* _Set of tasks_:
1. Answer these about the message on GRO for cpumap:
(a) In batches of how many frames does the cpumap kthread process redirected frames?
(b) Which function does patch 3 switch cpumap to?
(c) What does patch 4 use instead of linked lists to optimize XDP_PASS?
2. Return word for word the stretch of the message on GRO for cpumap that begins at the words "On Tue, Jan" and stops after "no GRO happens.".

* _Passage for review_:
On Tue, Jan 07, 2025 at 06:17:06PM +0100, Jesper Dangaard Brouer wrote:
> Awesome work! - some questions below
> 
> On 07/01/2025 16.29, Alexander Lobakin wrote:
> > Several months ago, I had been looking through my old XDP hints tree[0]
> > to check whether some patches not directly related to hints can be sent
> > standalone. Roughly at the same time, Daniel appeared and asked[1] about
> > GRO for cpumap from that tree.
> > 
> > Currently, cpumap uses its own kthread which processes cpumap-redirected
> > frames by batches of 8, without any weighting (but with rescheduling
> > points). The resulting skbs get passed to the stack via
> > netif_receive_skb_list(), which means no GRO happens.
> > Even though we can't currently pass checksum status from the drivers,
> > in many cases GRO performs better than the listified Rx without the
> > aggregation, confirmed by tests.
> > 
> > In order to enable GRO in cpumap, we need to do the following:
> > 
> > * patches 1-2: decouple the GRO struct from the NAPI struct and allow
> >    using it out of a NAPI entity within the kernel core code;
> > * patch 3: switch cpumap from netif_receive_skb_list() to
> >    gro_receive_skb().
> > 
> > Additional improvements:
> > 
> > * patch 4: optimize XDP_PASS in cpumap by using arrays instead of linked
> >    lists;
> > * patch 5-6: introduce and use function do get skbs from the NAPI percpu
> >    caches by bulks, not one at a time;
> > * patch 7-8: use that function in veth as well and remove the one that
> >    was now superseded by it.

[Multi-view scene reconstruction data]
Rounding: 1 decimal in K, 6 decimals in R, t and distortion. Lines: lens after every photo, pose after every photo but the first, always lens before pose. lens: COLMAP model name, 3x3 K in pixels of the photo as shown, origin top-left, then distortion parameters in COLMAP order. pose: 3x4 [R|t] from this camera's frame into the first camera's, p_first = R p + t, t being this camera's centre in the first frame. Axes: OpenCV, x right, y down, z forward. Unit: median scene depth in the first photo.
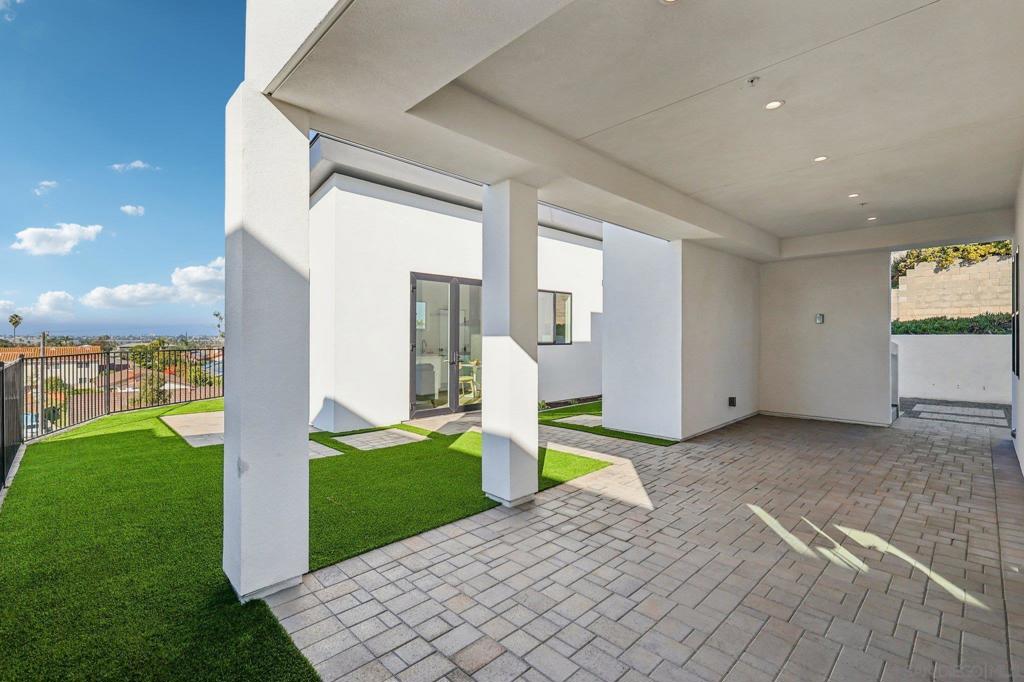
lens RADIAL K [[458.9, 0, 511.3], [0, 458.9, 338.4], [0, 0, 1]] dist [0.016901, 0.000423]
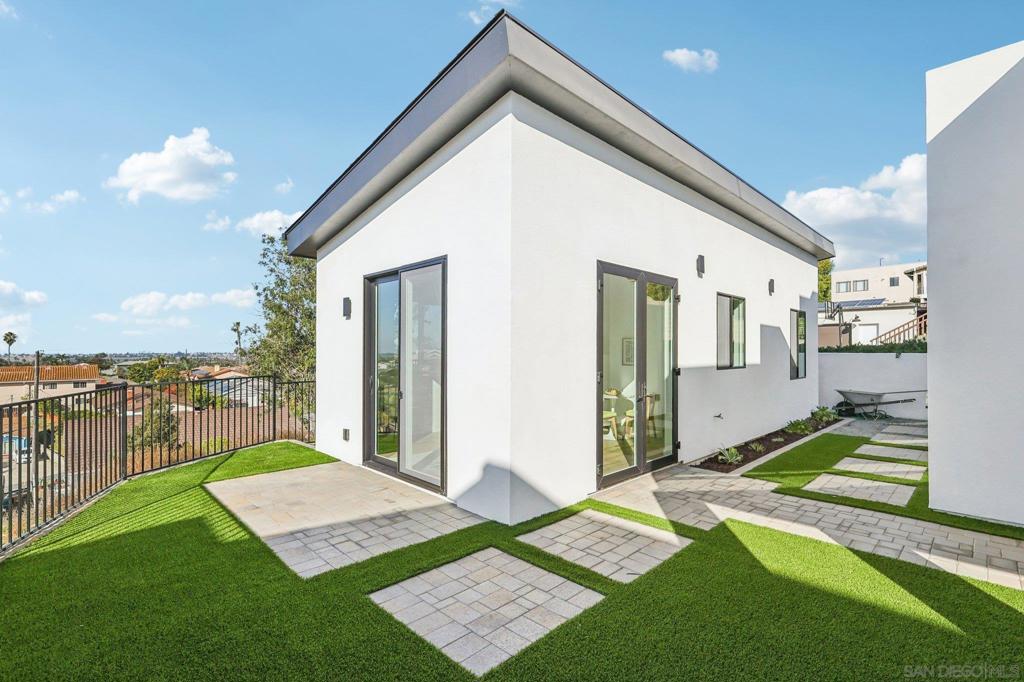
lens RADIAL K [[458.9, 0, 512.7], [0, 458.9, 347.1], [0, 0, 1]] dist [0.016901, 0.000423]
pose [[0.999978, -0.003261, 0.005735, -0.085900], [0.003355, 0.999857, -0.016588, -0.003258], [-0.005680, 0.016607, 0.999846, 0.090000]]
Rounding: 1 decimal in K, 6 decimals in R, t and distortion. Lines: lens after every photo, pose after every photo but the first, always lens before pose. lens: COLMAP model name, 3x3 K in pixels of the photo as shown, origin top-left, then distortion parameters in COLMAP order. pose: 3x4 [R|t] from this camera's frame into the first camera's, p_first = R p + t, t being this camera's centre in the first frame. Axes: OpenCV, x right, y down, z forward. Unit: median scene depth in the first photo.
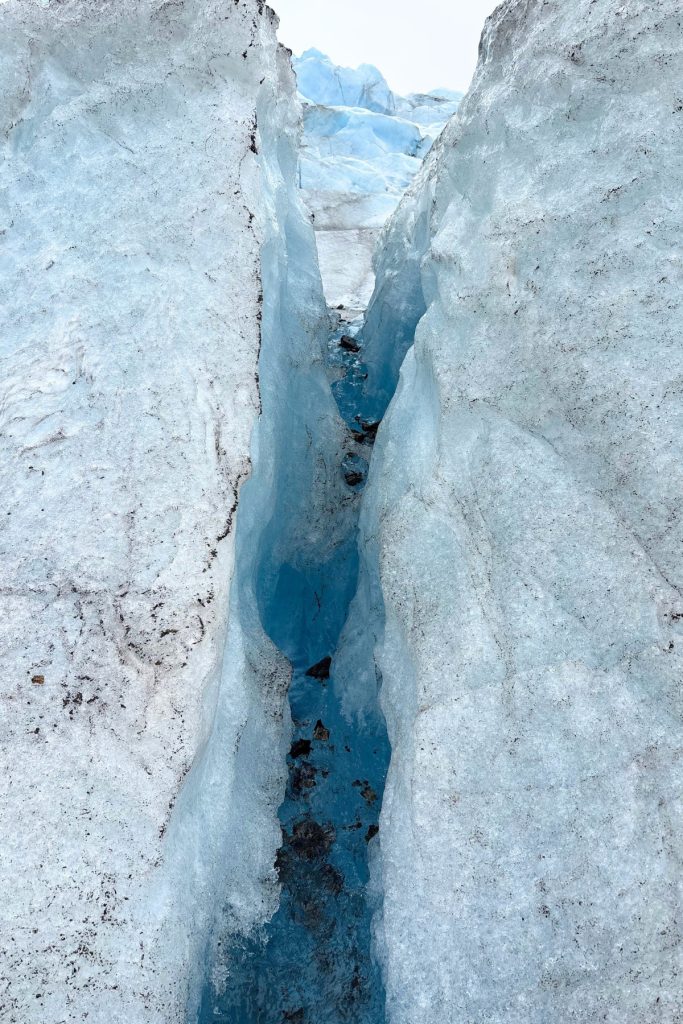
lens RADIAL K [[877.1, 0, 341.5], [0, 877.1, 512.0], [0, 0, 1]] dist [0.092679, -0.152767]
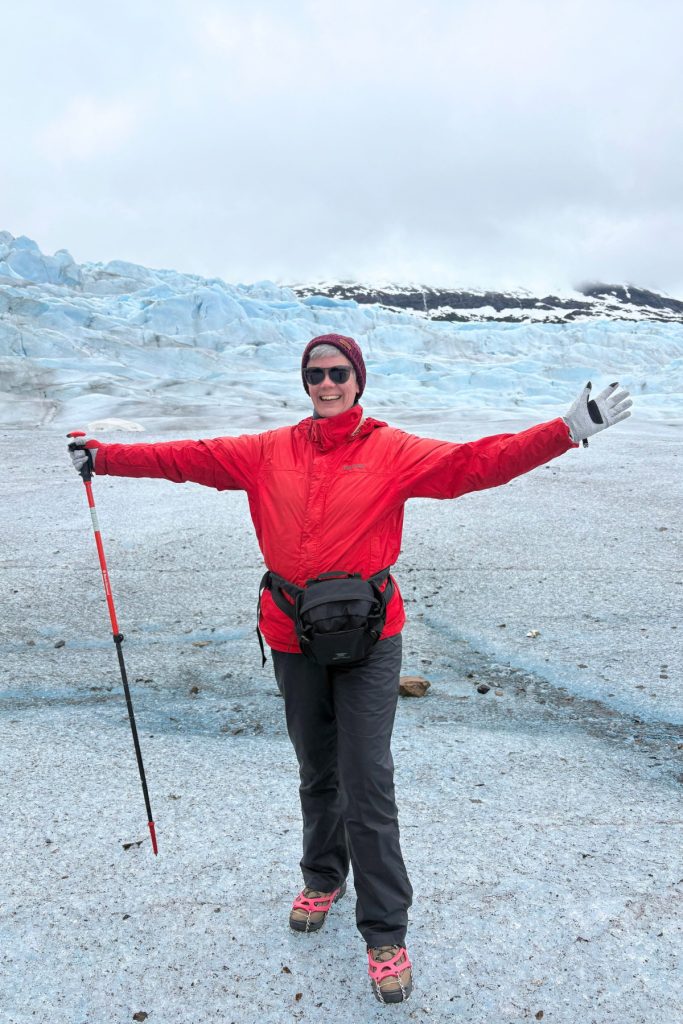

* _Solutions per task_:
1.
(a) 8
(b) gro_receive_skb()
(c) Arrays

2.
On Tue, Jan 07, 2025 at 06:17:06PM +0100, Jesper Dangaard Brouer wrote:
> Awesome work! - some questions below
> 
> On 07/01/2025 16.29, Alexander Lobakin wrote:
> > Several months ago, I had been looking through my old XDP hints tree[0]
> > to check whether some patches not directly related to hints can be sent
> > standalone. Roughly at the same time, Daniel appeared and asked[1] about
> > GRO for cpumap from that tree.
> > 
> > Currently, cpumap uses its own kthread which processes cpumap-redirected
> > frames by batches of 8, without any weighting (but with rescheduling
> > points). The resulting skbs get passed to the stack via
> > netif_receive_skb_list(), which means no GRO happens.